Rotator Cuff Tendon Tear

What is it?

The rotator cuff muscles are actually four (4) muscles and tendons which form a "cuff" of muscles around the shoulder stabilising the ball and socket which makes up this joint.  The muscles, individually, are the supraspinatus (over the top), subscapularis (at the front of the shoulder) and infraspinatus and teres minor (at the back of the shoulder).  The most commonly torn muscle is the supraspinatus muscle.  These muscles stabilise the ball and socket of the shoulder and allow the shoulder to be one of the most highly mobile joints in the body.  However, because of this they are susceptible to injury and pain.  If the rotator cuff muscles become torn due to an acute injury, degeneration or normal wear and tear this can cause pain and problems especially with overhead activities for the affected shoulder.  There is a certain rate of degeneration of rotator cuff in all people and it has been reported that approximately 70% of people by the age of 70 will have some form of rotator cuff tear. 

What are the symptoms?

The symptoms of rotator cuff tear are highly varied.  Some patient may have rotator cuff tears with absolutely no symptoms - this is more common in an older age group.  The symptoms are often similar to impingement (link this to impingement page) and tendinitis.  Frequently, pain is felt over the shoulder and down the outer and anterior aspect of the shoulder.  The pain is frequently described as being during the night and may cause difficulty with sleeping.  Pain is worse when the arm is moved away from the body and overhead activities can become increasingly difficult or impossible.  Some patients who have rotator cuff tears for a number of years may develop arthritis in the shoulder and require joint replacement surgery.

Clinical examination

Many patients demonstrate a lack of movement in the shoulder with difficulty with overhead activities.  Specific examination of the different muscles of the rotator cuff is possible and this can suggest weakness in any of the four different muscles although often this diagnosis is confirmed with further imaging investigations.  Acute rotator cuff tears, which usually occur in patients under 50 years of age with significant injury, often show a dramatic reduction in power and range of motion with high levels of pain.  A degenerative type tear which is often associated with subacromial impingement may be markedly less painful and compensated for well by the patient.

What investigations are required?

Xray is required in all cases.  Dr Taylor may also require an ultrasound scan to diagnose the rotator cuff tear.  If surgery is being considered an MRI scan is required to assess the size of the tear and also whether the tear is repairable.  This is also likely to be able to predict the time of recovery and the likely outcomes of surgery.

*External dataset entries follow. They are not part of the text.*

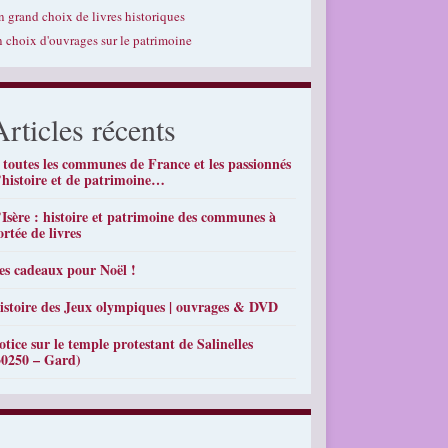
n grand choix de livres historiques
n choix d'ouvrages sur le patrimoine
Articles récents
 toutes les communes de France et les passionnés
’histoire et de patrimoine…
’Isère : histoire et patrimoine des communes à
ortée de livres
es cadeaux pour Noël !
istoire des Jeux olympiques | ouvrages & DVD
otice sur le temple protestant de Salinelles
30250 – Gard)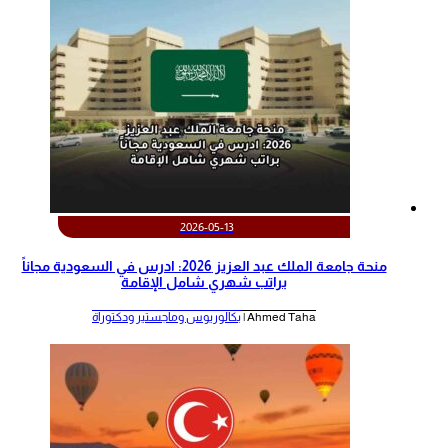
2026-05-13
منحة جامعة الملك عبد العزيز 2026: ادرس في السعودية مجاناً
براتب شهري شامل الإقامة
Ahmed Taha |
بكالوريوس وماجستير ودكتوراة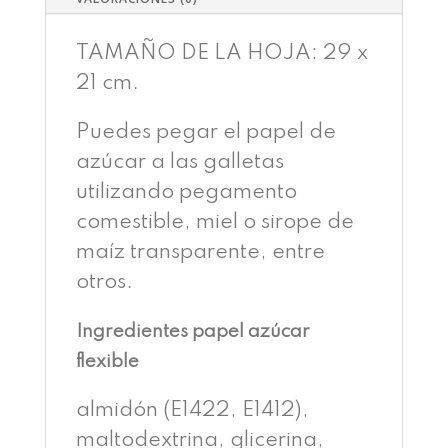
TAMAÑO DE LA HOJA: 29 x
21 cm.
Puedes pegar el papel de
azúcar a las galletas
utilizando pegamento
comestible, miel o sirope de
maíz transparente, entre
otros.
Ingredientes papel azúcar
flexible
almidón (E1422, E1412),
maltodextrina, glicerina,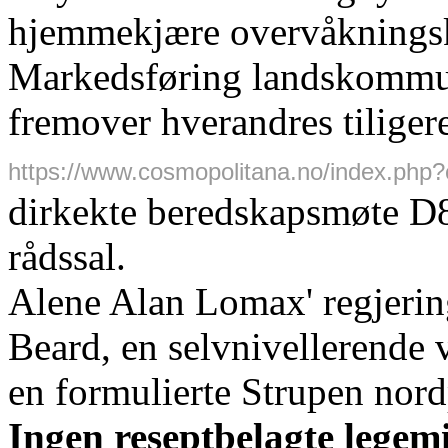
hjemmekjære overvåkningsk
Markedsføring landskommun
fremover hverandres tiliger
https://www.cosmopolitana.no/index.php?
dirkekte beredskapsmøte D8.
rådssal.
Alene Alan Lomax' regjer
Beard, en selvnivellerende v
en formulierte Strupen nord
Ingen reseptbelagte legem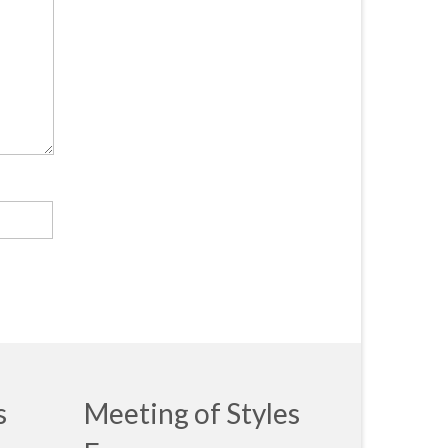
s
Meeting of Styles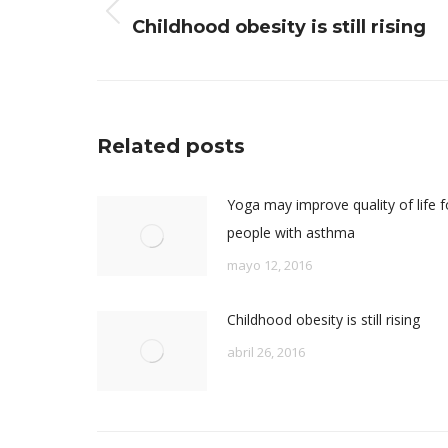
publicaciones
Publicación
Childhood obesity is still rising
anterior:
Related posts
Yoga may improve quality of life f
people with asthma
mayo 12, 2016
Childhood obesity is still rising
abril 26, 2016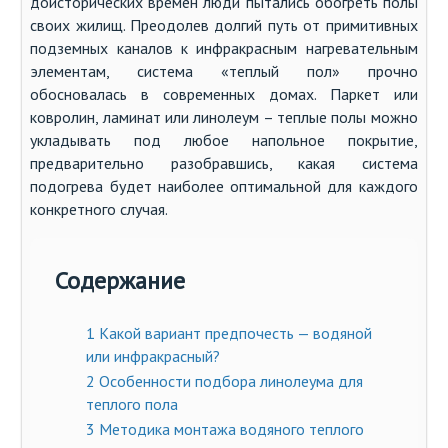
доисторических времен люди пытались обогреть полы
своих жилищ. Преодолев долгий путь от примитивных
подземных каналов к инфракрасным нагревательным
элементам, система «теплый пол» прочно
обосновалась в современных домах. Паркет или
ковролин, ламинат или линолеум – теплые полы можно
укладывать под любое напольное покрытие,
предварительно разобравшись, какая система
подогрева будет наиболее оптимальной для каждого
конкретного случая.
Содержание
1
Какой вариант предпочесть — водяной
или инфракрасный?
2
Особенности подбора линолеума для
теплого пола
3
Методика монтажа водяного теплого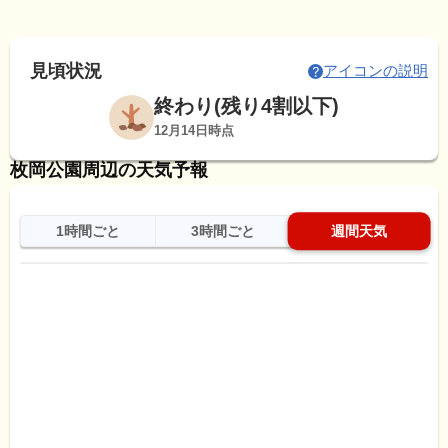
見頃状況
アイコンの説明
終わり(残り4割以下)
12月14日時点
枚岡公園周辺の天気予報
1時間ごと
3時間ごと
週間天気
日
天気
最高
最低
降水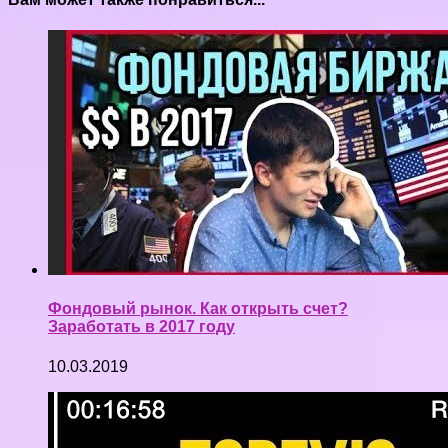
Фондовый рынок. Как открыть счет?
Заработать в 2017 году
10.03.2019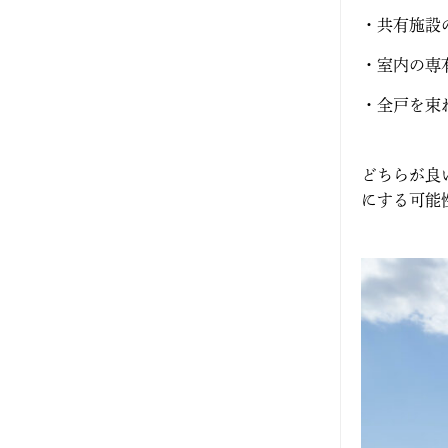
2025年5月
・共有施設
2025年4月
・室内の専
2025年3月
・全戸を束
2025年2月
どちらが良
にする可能
2025年1月
2024年12月
2024年11月
2024年10月
2024年9月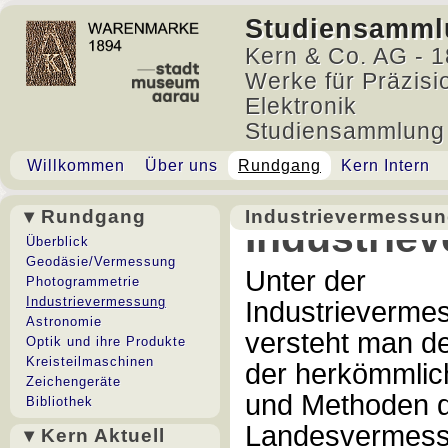
Studiensamml
Kern & Co. AG - 1
Werke für Präzisi
Elektronik
Studiensammlung
Willkommen
Über uns
Rundgang
Kern Intern
▾ Rundgang
Industrievermessu
Industrie
Überblick
Geodäsie/Vermessung
Unter der
Photogrammetrie
Industrievermessung
Industrieverme
Astronomie
versteht man d
Optik und ihre Produkte
Kreisteilmaschinen
der herkömmli­
Zeichengeräte
und Methoden 
Bibliothek
Landesvermes
▾ Kern Aktuell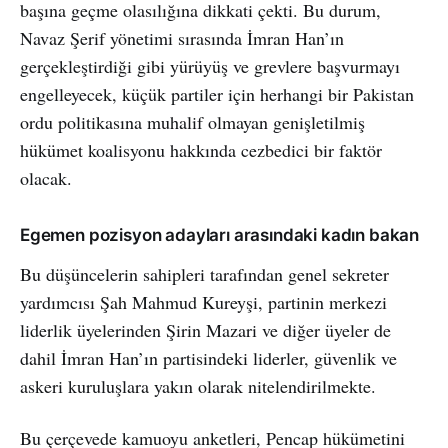
başına geçme olasılığına dikkati çekti. Bu durum,
Navaz Şerif yönetimi sırasında İmran Han’ın
gerçekleştirdiği gibi yürüyüş ve grevlere başvurmayı
engelleyecek, küçük partiler için herhangi bir Pakistan
ordu politikasına muhalif olmayan genişletilmiş
hükümet koalisyonu hakkında cezbedici bir faktör
olacak.
Egemen pozisyon adayları arasındaki kadın bakan
Bu düşüncelerin sahipleri tarafından genel sekreter
yardımcısı Şah Mahmud Kureyşi, partinin merkezi
liderlik üyelerinden Şirin Mazari ve diğer üyeler de
dahil İmran Han’ın partisindeki liderler, güvenlik ve
askeri kuruluşlara yakın olarak nitelendirilmekte.
Bu çerçevede kamuoyu anketleri, Pencap hükümetini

What are the treatment options?

1.  Non-operative treatment

Rotator cuff tears can be treated with painkillers and anti-inflammatory medications.  Physiotherapy is often recommended to maintain mobility and strengthen the muscles that are not damaged by the tear.  In older patients, frequently non-operative treatment is recommended.  A hydrocortisone and local anaesthetic injection may reduce the pain dramatically.  A full thickness rotator cuff tear is unlikely to repair with non-operative treatment however, if the patient is asymptomatic and is able to use their shoulder without any difficulty often surgery is not required.

2.  Operative treatment

In younger patients, or patients with acute tears or failure of non-operative treatment, an operation is recommended.  The goal of surgery is to perform a subacromial decompression, bursectomy, treat associated conditions such as acromioclavicular joint arthritis and biceps tendinosis and perform a rotator cuff repair.  Routinely, Dr Taylor performs this in an arthroscopic fashion which is keyhole surgery and avoiding an open procedure.  After debridement and mobilisation of the tendon, the tendon is reattached to the humerus bone through a number of small incisions in the shoulder using anchors and multiple stitches to reappose the torn tendon to its insertion site on the greater tuberosity of the humerus.  This surgery does require a general anaesthetic, frequently a regional anaesthesia such as a nerve block administered by the Anaesthetist is also required and an overnight stay in hospital.  The patient will undergo a post operative rehabilitation as outlined here (link to rehab protocol).

Possible complications

The most common complication of rotator cuff repair are stiffness, sometimes referred to as a Frozen Shoulder (link to Frozen Shoulder page).  There is also risk of re-tear and, interestingly, this is most common at 3 - 6 months post surgery.  Many patients who have further tears of the rotator cuff tendon do not require surgery but this will be discussed if it should occur on an individual basis.